1851 Religious Census, Sittings & Attendance


Bratton Clovelly Percentage Shares of Attendance
1851 Religious Census


Bratton Clovelly Percentage Shares of Sittings
1851 Religious Census

Regional Influences

To the east of Bratton Clovelly, the Church of England stronghold in the Exeter Diocese manifested itself in Exeter’s 84.5% index of attendance in the 1851 religious census, topping the table of large towns with a 54.7% index of attendance for the Church of England. To the west of the parish, the Wesleyan impact on the mining communities in the west of Cornwall manifested itself in a 43.8% index of attendance for Methodists , the highest Methodist index of any English county. To the South, the impact of extraordinary growth on Plymouth manifested itself in a general lack of attendance, overshadowed by reports from the urban North but noteworthy in the Southwest.

Wesleyan Methodist Distribution in Southwest England
K Tiller, ‘Religion in 19th Century Britain’, Communities and Families (1994)


Anglican (C of E) Distribution in Southwest England
K Tiller, ‘Religion in 19th Century Britain’, Communities and Families (1994)

Remaining was the area in the middle including the West Devon parish of Bratton Clovelly. Surrounded by such powerful and contrasting influences, it is little wonder that both the Church of England and the Methodists would be substantially represented amongst the parish worshippers. In addition, the parish’s history of a strong local church meant that the addition of a large group of chapelgoers to an already fairly robust community of churchgoers would result in an overall index of attendance that reflected a religious fervour able to sustain its institutions through the onslaught of the 20th century.

The different regions of religious influence in the Southwest emphasise the danger of generalisations without grounding in the local experience. Often, the Southwest of England is grouped into statistics overwhelmed by the Wesleyan miners, or the county of Devon is grouped into statistics overwhelmed by the Anglicanism of Exeter. Rural agricultural landscapes like Bratton Clovelly can escape notice but speak to the lives of many in the Victorian Southwest.

It was a small group of deeply committed local evangelists, the Bible Christians, who saw the opportunity in this part of West Devon and East Cornwall. Speaking of the area between Langtree and Brentor, stretching just 20 miles and including Bratton Clovelly, the spiritual leader of the Bible Christians James Thorne recollected in 1868:

‘The large tract of country between those places, before it was visited by Bible Christian ministers, was in a deplorable state of spiritual darkness.’ (J Thorne, A Jubilee Memorial of Incidents in the Rise and Progress of the Bible Christian Connexion, 1865, p. 193)

To the Bible Christians who had little interest in proselytizing, ‘spiritual darkness’ meant an absence of attention from dissenting groups. Their itinerant ministers pursued punishing schedules of travel through rugged countryside to reach isolated farmsteads where they worked to save souls one by one.
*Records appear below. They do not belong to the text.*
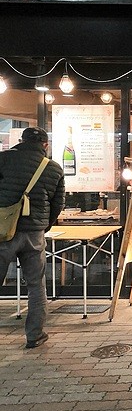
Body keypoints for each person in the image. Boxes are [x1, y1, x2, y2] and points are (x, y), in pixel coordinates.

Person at [0, 127, 65, 349]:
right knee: (36, 285)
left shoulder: (4, 159)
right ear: (45, 145)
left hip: (3, 231)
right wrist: (44, 225)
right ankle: (34, 335)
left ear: (21, 141)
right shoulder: (53, 168)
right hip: (34, 233)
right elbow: (58, 204)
Bible Christian Impact (white squares) on Southwest England
H McLeod, Religion and Society in England, 1850-1914, 1996

The small size, relative isolation and limited diversity of Bratton Clovelly, along with a plethora of accessible resources, now afford the opportunity to pinpoint many of the souls who were being saved. Were they the ‘poor and ignorant’ sometimes assumed to be those most attracted by evangelical revivals and dramatic conversions? Did they live on the fringes of their communities with their notions of temperate discipline? Did they live, marry, work or move together? Did their congregations rise and fall with the rise and fall of the parish, or were there other drivers?

Early indications are that an examination of Bratton Clovelly’s nonconformity at the level of individuals may challenge some of the more prominent generalisations regarding evangelistic congregations, patterns of kinship relations and patterns of migration in this timeframe. Preliminary research on the parish points to a possibly intricate web of interrelated phenomena where nonconformity is a key component.